Мысль о смерти прочно связывалась в сознании героя с матерью. Поставленный им самому себе смертельный диагноз служил явным «соответствием» болезни сердца, от которой умерла его мать; катализировавший диагноз стук утюга также отсылал (вместе с мыслью о Ларе) к воспоминанию о стуке снежных хлопьев в окно и белых «пеленах» метели в ночь похорон матери. Поведение Живаго в трамвае, когда он отчаянно пытается открыть окно, корреспондировало с его чувствами в ночь после похорон, когда мальчик, разбуженный стуком, приник к окну, порываясь куда-то бежать, «чтобы что-то предпринять». Однако за внешне очевидной причиной смерти Живаго от приступа сердечной болезни в душном трамвае проступает другое соответствие, бросающее новый свет на символический подтекст этого эпизода: аналогия между смертью героя и смертью его отца. Роковым шагом для Живаго оказывается его порыв выскочить из трамвая — импульсивный акт покидания «жизненного пути», повторяющий самоубийство отца, выбросившегося из курьерского поезда.
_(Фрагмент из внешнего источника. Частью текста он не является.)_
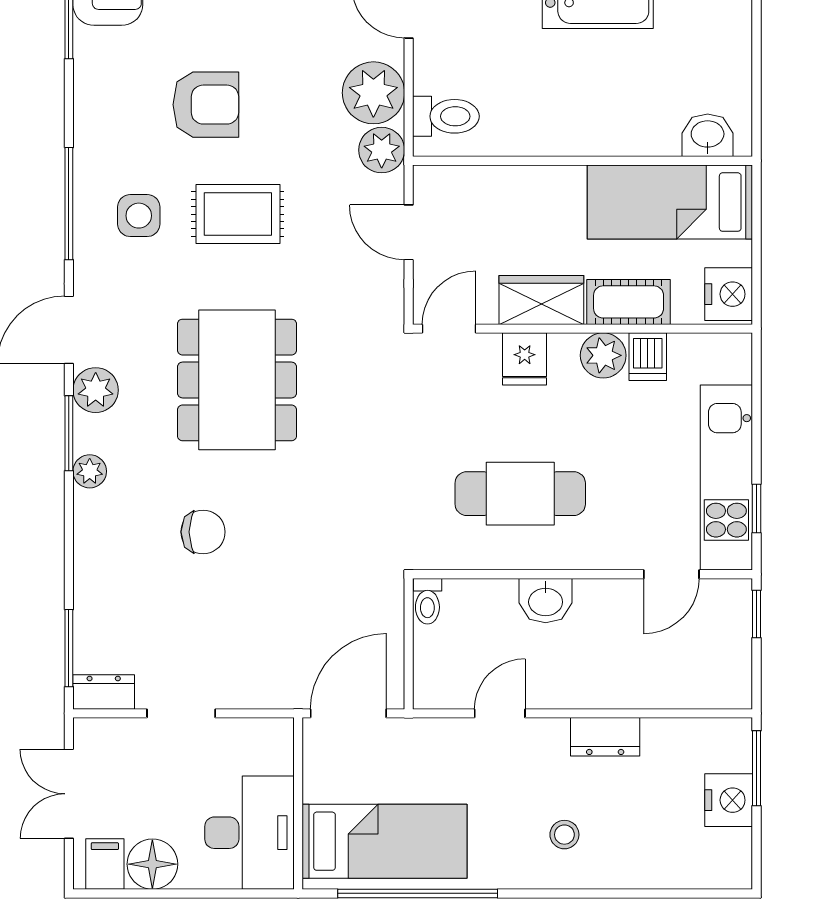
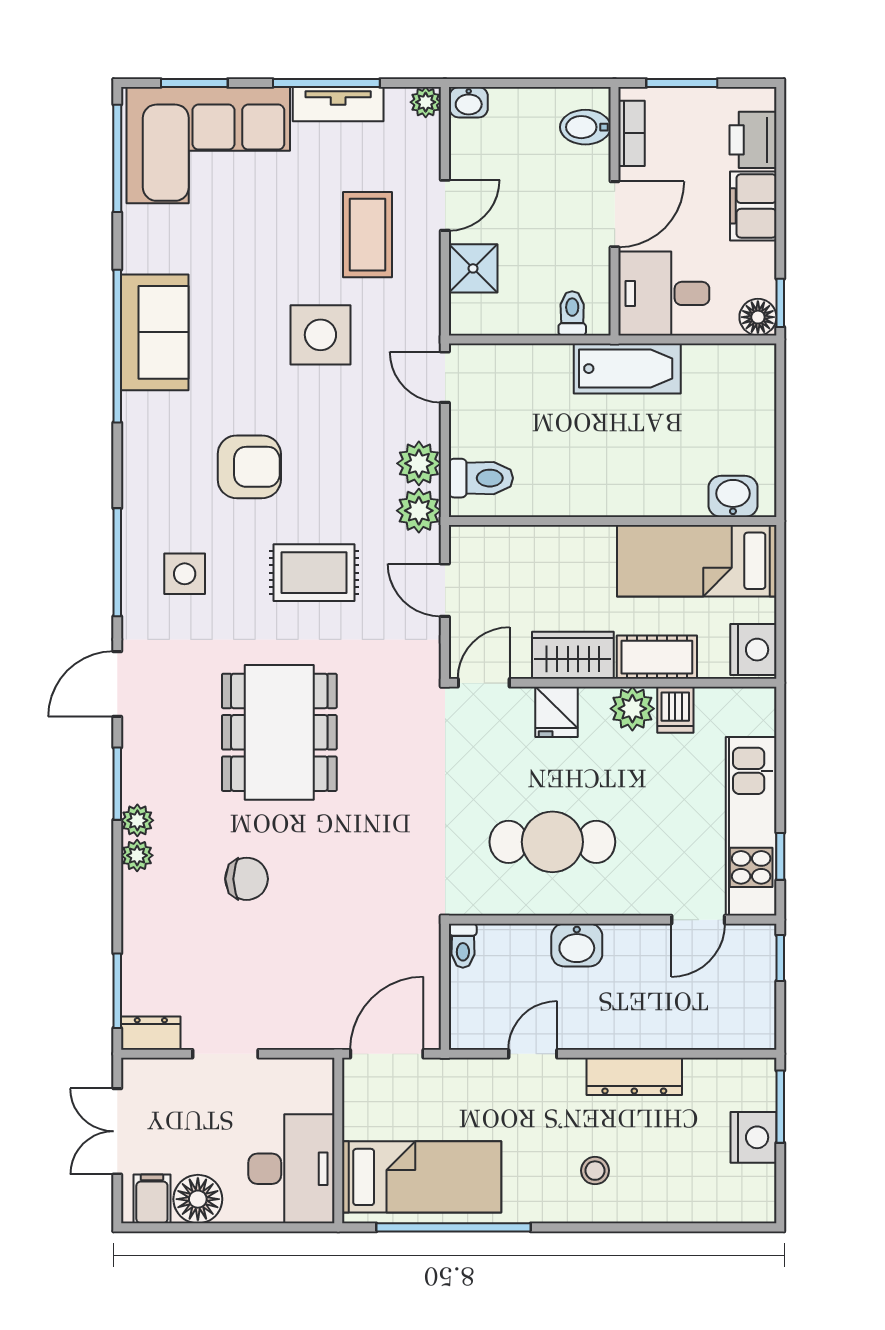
plant: (373, 93) -> (419, 463), width x0.73, depth x0.73
rug: (238, 214) -> (314, 573), moved
plant: (96, 390) -> (137, 855), moved, width x0.73, depth x0.73
dresser: (605, 737) -> (634, 1076), width x1.44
Ребенком, в момент смерти отца, Живаго забыл о нем, поглощенный мыслями об умершей матери, и это обстоятельство («забыл помолиться») могло оформиться в его сознании как символическая (или мистическая) причина, склонившая весы судьбы отца в сторону самоубийства. Позднее, в размышлениях о собственной смерти, доктор связал ее только с памятью о матери и ее болезни; он опять не вспомнил об отце. Поведение Живаго в трамвае может быть истолковано как внезапное осознание им того, что все это время он ошибался в истолковании вести, принесенной ангелом смерти, и эта ошибка была продолжением первоначального рокового «забывания». Истинный смысл этой вести состоял в том, что смерть Живаго станет повторением смерти отца. Мотив стука — знак, о символической значимости которого в качестве memento mori герой, по-видимому, давно уже догадывался, — указывал не на биение «аорты» (наследственную сердечную болезнь), но на лязг колес на рельсах. Внезапно, как бы вспышкой (вспышкой искр короткого замыкания и вспышкой молнии, возвещающей начало грозы), открывшееся герою понимание совпадает с моментом его смерти.